Outras experiências de escrita se ampliaram por meio da pesquisa acadêmica, tanto no Mestrado quanto no Doutorado, e surpreenderam-me pelo interesse que os estudos provocaram e me levaram profissionalmente ao mercado editorial: “O fluxo metanarrativo de Hilda Hilst em ‘Fluxo-floema’” (2010, Editora Annablume) e “Narrativas em cena: Aderbal Freire-Filho (Brasil) e João Brites (Portugal)” (2015, Móbile Editorial/ Faperj) tiveram lançamentos oficiais, sessões de autógrafo e a felicidade da circulação destes textos, que já encontraram leitores de lugares diversos, dos quais eventualmente recebo contato, mensagens, ou mesmo encontro citações e referências em pesquisas no Google. Além destes, alguns artigos encontram-se publicados em revistas especializadas, artigos em jornais e alguns contos em coletâneas e antologias aqui e ali. O leitor pode encontrar alguns deles na web, os links estão na página “Publicações” aqui mesmo no site.

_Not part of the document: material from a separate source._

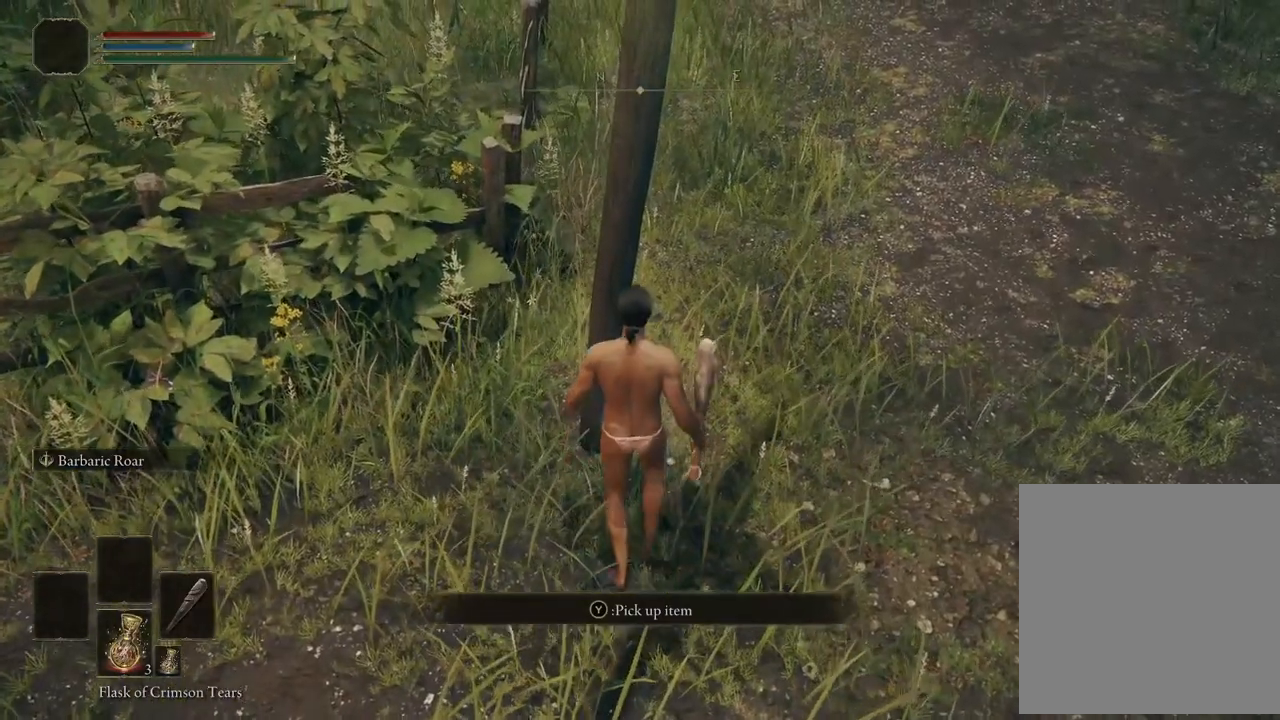
{"buttons": [], "left_stick": "center", "right_stick": "center", "events": [[167, "Y", "up"]]}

Agora venho retomando o hábito de escrever ficção literária, estimulada por pesquisas na UFMG sobre performance narrativa e autoficção, principalmente pela empreitada do romance “A Casa da Senhora H” que, depois de cinco anos de pesquisas e experimentações, chegará à sua versão final neste ano e estará à disposição de editoras interessadas. E sobre o ofício do escritor, despeço-me evocando a escritora Lygia Fagundes Telles, cuja declaração me marcou profundamente quando li: “A função do escritor? Escrever para aqueles que não podem escrever. Falar por aqueles que muitas vezes esperam ouvir da nossa boca a palavra que gostariam de dizer. Comunicar-se com o próximo e se possível, mesmo através de soluções ambíguas, ajudá-los no seu sofrimento e na sua esperança. Isso requer amor – o amor e a piedade que o escritor deve ter no seu coração”.

Boa semana e parabéns aos colegas de escrita e sonho!